■ EXCERPTED TEXT ■
What version of the code are you using?
CESM2.1.3
Have you made any changes to files in the source tree?
No code changes, changed the stop condition to be 5 days, although the error occurs before the first timestep (I think, based on the output). NTASKS_WAV=600 (based on advice in another thread on the forum). The run is performed on 9 nodes, 128 tasks per node
Describe every step you took leading up to the problem:
$CIMEROOT/scripts/create_newcase --case $CESM_ROOT/runs/b.e21.B1850G.f09_g17_gl4.CMIP6-historical-withism.001.profile_io_2 --compset B1850G --res f09_g17_gl4 --project d446 --run-unsupported
./check_input_data --download
./xmlchange NTASKS_WAV=600
./xmlchange DEBUG=TRUE
./case.setup
./case.build
./case.submit
If this is a port to a new machine: Please attach any files you added or changed for the machine port (e.g., config_compilers.xml, config_machines.xml, and config_batch.xml) and tell us the compiler version you are using on this machine.
Please attach any log files showing error messages or other useful information.

■ SET TASKS ■
(a) Reproduce the CESM forum post word for word, from "No code changes, changed" up to and including "on this machine.".
(b) Identify every line of the records that contains the string "true", where case counts.
The records bear no relation to the CESM forum post.

■ DATA ROWS ■
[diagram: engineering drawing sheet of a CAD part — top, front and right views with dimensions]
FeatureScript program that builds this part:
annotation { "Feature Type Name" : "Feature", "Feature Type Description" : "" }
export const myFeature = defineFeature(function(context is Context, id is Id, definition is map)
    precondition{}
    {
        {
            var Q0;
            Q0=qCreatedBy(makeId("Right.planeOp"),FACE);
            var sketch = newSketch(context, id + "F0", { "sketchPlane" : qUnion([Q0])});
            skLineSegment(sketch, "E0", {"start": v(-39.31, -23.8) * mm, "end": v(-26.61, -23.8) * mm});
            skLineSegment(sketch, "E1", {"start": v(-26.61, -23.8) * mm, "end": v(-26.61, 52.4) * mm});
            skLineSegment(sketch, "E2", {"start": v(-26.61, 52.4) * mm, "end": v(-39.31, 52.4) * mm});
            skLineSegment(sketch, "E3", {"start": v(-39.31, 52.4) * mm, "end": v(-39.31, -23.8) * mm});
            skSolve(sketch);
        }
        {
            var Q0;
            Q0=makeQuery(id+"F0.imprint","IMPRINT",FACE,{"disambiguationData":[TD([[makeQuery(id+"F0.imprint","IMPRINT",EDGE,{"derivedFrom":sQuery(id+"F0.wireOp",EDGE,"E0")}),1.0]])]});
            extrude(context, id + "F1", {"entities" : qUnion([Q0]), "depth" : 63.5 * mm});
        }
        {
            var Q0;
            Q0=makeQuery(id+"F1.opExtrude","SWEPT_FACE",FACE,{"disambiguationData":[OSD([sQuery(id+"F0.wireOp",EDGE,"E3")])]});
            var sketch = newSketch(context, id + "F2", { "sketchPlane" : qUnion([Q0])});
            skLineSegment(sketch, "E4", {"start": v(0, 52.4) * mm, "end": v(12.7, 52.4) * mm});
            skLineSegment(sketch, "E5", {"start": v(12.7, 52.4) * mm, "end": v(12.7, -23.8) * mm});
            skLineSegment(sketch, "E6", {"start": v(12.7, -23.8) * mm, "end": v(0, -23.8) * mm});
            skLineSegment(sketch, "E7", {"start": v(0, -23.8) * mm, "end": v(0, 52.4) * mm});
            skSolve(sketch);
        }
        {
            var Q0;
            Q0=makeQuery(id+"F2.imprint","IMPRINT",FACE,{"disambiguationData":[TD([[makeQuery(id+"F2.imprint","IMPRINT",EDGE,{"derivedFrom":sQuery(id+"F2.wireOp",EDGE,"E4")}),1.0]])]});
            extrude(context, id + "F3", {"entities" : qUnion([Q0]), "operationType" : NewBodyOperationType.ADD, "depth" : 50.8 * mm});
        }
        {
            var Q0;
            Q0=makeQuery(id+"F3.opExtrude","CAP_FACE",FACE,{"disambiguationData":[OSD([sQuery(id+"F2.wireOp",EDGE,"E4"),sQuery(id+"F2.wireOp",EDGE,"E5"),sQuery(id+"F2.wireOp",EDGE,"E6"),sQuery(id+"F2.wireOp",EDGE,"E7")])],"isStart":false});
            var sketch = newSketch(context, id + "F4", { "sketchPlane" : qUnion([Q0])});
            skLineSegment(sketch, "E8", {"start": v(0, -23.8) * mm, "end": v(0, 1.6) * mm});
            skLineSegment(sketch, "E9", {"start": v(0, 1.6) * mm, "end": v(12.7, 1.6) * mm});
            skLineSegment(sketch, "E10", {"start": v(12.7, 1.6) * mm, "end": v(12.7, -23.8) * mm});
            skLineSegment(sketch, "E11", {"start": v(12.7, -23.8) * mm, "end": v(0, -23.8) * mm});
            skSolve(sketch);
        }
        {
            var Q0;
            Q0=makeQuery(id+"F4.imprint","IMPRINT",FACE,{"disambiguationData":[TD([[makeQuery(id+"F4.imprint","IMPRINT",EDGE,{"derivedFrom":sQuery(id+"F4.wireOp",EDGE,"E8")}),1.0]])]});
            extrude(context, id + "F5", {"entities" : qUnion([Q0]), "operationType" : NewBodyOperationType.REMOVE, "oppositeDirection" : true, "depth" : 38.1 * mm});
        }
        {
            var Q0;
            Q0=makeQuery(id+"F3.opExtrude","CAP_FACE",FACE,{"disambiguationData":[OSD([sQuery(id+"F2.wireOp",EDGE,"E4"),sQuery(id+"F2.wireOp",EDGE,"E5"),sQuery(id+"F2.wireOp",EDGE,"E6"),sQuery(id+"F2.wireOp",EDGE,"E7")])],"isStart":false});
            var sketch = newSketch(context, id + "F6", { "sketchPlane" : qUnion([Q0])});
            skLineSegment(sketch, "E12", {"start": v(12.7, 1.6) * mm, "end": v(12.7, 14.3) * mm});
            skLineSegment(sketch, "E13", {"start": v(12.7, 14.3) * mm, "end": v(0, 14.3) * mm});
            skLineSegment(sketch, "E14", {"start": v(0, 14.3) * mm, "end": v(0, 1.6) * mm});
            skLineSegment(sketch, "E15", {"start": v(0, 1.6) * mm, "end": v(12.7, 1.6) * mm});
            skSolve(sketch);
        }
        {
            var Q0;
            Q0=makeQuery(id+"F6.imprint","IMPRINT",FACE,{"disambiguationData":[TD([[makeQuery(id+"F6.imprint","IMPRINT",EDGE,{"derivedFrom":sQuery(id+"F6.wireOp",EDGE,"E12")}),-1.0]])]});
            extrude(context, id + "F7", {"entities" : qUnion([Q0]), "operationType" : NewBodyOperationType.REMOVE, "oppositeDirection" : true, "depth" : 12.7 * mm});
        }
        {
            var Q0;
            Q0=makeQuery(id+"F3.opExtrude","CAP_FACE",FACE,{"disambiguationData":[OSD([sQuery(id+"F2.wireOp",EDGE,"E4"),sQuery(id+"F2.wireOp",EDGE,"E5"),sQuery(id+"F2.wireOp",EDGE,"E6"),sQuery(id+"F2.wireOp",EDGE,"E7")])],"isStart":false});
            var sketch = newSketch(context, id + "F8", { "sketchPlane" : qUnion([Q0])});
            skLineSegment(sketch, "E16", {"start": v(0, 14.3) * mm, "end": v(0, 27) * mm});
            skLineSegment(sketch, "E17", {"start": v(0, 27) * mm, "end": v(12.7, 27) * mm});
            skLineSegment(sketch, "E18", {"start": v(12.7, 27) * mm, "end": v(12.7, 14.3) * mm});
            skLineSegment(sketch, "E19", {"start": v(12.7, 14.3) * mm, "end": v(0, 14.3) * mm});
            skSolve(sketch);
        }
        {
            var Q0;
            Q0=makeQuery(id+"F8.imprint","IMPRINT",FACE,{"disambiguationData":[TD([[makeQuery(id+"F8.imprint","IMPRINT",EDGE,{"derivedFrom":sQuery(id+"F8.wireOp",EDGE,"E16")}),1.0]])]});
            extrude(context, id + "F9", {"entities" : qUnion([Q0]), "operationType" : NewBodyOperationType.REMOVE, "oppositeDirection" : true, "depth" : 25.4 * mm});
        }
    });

■ SOLUTIONS TO THE PROBLEMS ■
(a)
No code changes, changed the stop condition to be 5 days, although the error occurs before the first timestep (I think, based on the output). NTASKS_WAV=600 (based on advice in another thread on the forum). The run is performed on 9 nodes, 128 tasks per node
Describe every step you took leading up to the problem:
$CIMEROOT/scripts/create_newcase --case $CESM_ROOT/runs/b.e21.B1850G.f09_g17_gl4.CMIP6-historical-withism.001.profile_io_2 --compset B1850G --res f09_g17_gl4 --project d446 --run-unsupported
./check_input_data --download
./xmlchange NTASKS_WAV=600
./xmlchange DEBUG=TRUE
./case.setup
./case.build
./case.submit
If this is a port to a new machine: Please attach any files you added or changed for the machine port (e.g., config_compilers.xml, config_machines.xml, and config_batch.xml) and tell us the compiler version you are using on this machine.

(b)
            extrude(context, id + "F5", {"entities" : qUnion([Q0]), "operationType" : NewBodyOperationType.REMOVE, "oppositeDirection" : true, "depth" : 38.1 * mm});
            extrude(context, id + "F7", {"entities" : qUnion([Q0]), "operationType" : NewBodyOperationType.REMOVE, "oppositeDirection" : true, "depth" : 12.7 * mm});
            extrude(context, id + "F9", {"entities" : qUnion([Q0]), "operationType" : NewBodyOperationType.REMOVE, "oppositeDirection" : true, "depth" : 25.4 * mm});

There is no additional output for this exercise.